Orthodox Christians’ Task Force Opposes Sale of Church Land

The Task Force to Support Orthodox Christians in the Patriarchate of Jerusalem held its fifth international conference from May 12 to 16 at the National Sheraton Hotel in Arlington, VA. The conference, hosted by the Greater Washington Chapter of the Task Force, focused on several issues critical to the native Arab majority community of the Orthodox Church of Jerusalem.

The Task Force, a grassroots support movement founded in 1994, has been exposing discrimination against more than 250,000 Arabs in the Patriarchate of Jerusalem by non-indigenous hierarchs. Among other critical issues, the Task Force also is protesting the sale or transfer of church land to the Israeli government, especially to Israeli settlement companies.

George Madanat, international chairman of the Task Force, argues that the issue is not “Arabs against Greeks” but is “the faithful against their corrupt leadership. We see the problem in the Patriarchate of Jerusalem as a violation of the human and religious rights of 250,000 Arab Orthodox who live in that area,” he said.

By elevating awareness of the problem, the Task Force raised the dispute from the local level between the church and its leaders to a regional and international level. “We have seen a growing interest in the issue from political leaderships in both Palestine and Jordan,” Dr. Madanat said.

He charged that the Israeli government has been supportive of the continued domination of the largely Greek Patriarchate over the Orthodox Church and the discrimination against Arab Christians. “The Ministry of Religious Affairs in Israel has been exerting pressure on the courts where there are several lawsuits raised by the community against the Patriarchate in regard to the sale of land and ownership of churches,” he said. “The Patriarchate has been selling the church’s land to outsiders who use it to establish Israeli settlements.”
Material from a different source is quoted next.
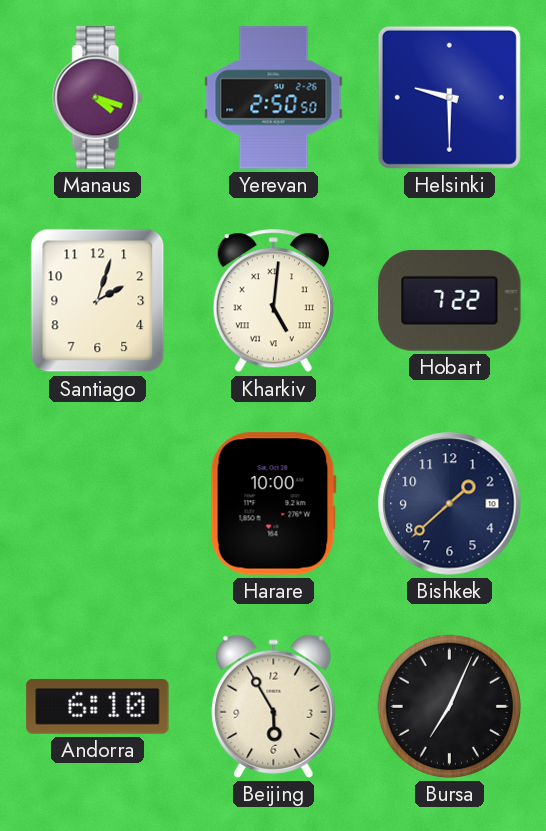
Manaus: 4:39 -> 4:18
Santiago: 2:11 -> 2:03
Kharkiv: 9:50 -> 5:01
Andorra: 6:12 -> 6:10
Dr. Kamel Abu-Jaber, former Jordanian foreign minister and president of the Diplomatic Institute in Amman, said he has asked the Patriarch to appoint Arab bishops in Arab communities such as Nazareth, Bethlehem and Amman. He charged that the Patriarch was never responsive to this request. “This is what they do all the time,” Dr. Madanat said. “It is deception, delay and empty promises.”

Among the speakers who came from Jordan, Palestine and North America, in all of which the Task Force has active chapters, was Metropolitan Philip Saliba, Primate of the Antiochian Orthodox Christian Archdiocese of North America. The Task Force, headquartered in California, has held its previous conferences in Pennsylvania, Michigan, California and Chicago.

Raja’ M. Abu-Jabr

SIDEBAR

According to the Orthodox Christians Task Force, the following are facts of discrimination against the Arab majority community in Palestine and Jordan:

• Foreign domination of the Patriarchate of Jerusalem has consigned the Arab majority to inferior status and shut Arab priests out of the ecclesiastical hierarchy.
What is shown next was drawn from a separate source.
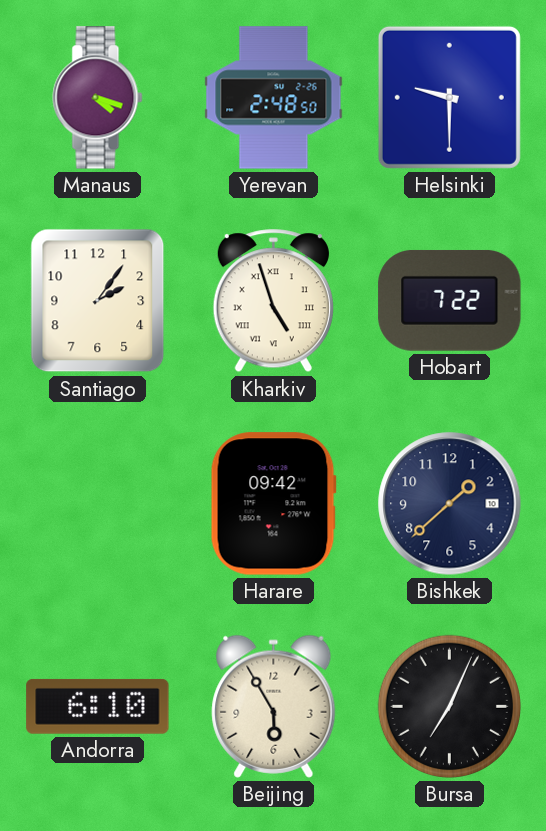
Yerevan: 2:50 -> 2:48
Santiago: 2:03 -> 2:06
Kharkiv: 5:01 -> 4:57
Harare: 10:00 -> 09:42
• The Church’s leadership has recklessly and unconscionably disposed of prime church property, including land sales to Israel for the building of Jewish settlements. The leadership has acted with no accountability to or acquiescence by the community.
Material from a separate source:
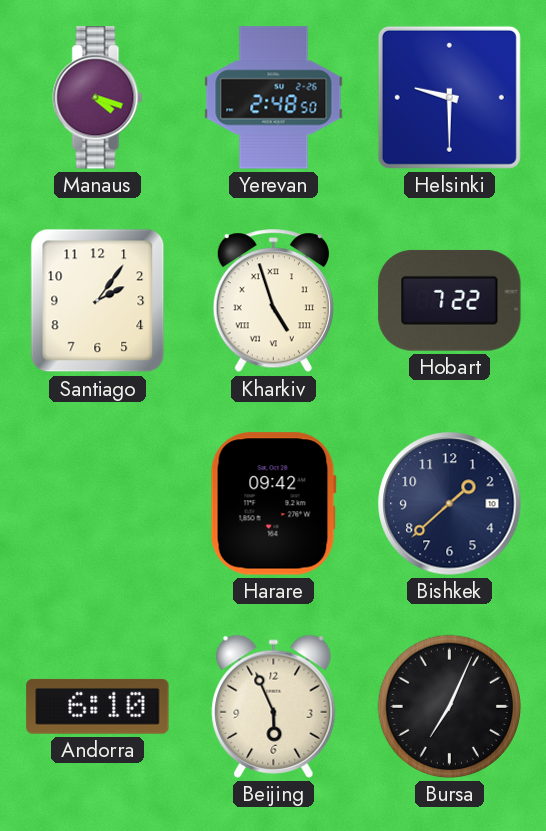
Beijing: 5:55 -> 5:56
• The Hierarchy has neglected the material and spiritual needs of the community. It has failed to repair old churches or build new ones and refuses to build low-income housing for the homeless and the poor in its jurisdiction. It has failed as well to provide proper theological training for Arab priests and establish viable youth organizations.

• Disregard for the well-being of the Arab Orthodox majority has caused defections to non-Orthodox churches. In the Church of Jerusalem’s jurisdiction, the number of Orthodox Christians in comparison to the total number of Christians dropped from 67 percent in 1948 to below 25 percent at present.

• By their arbitrary actions, the non-indigenous hierarchs have betrayed the trust vested in them as stewards of the Church of Jerusalem and violated the teachings of the Orthodox Church.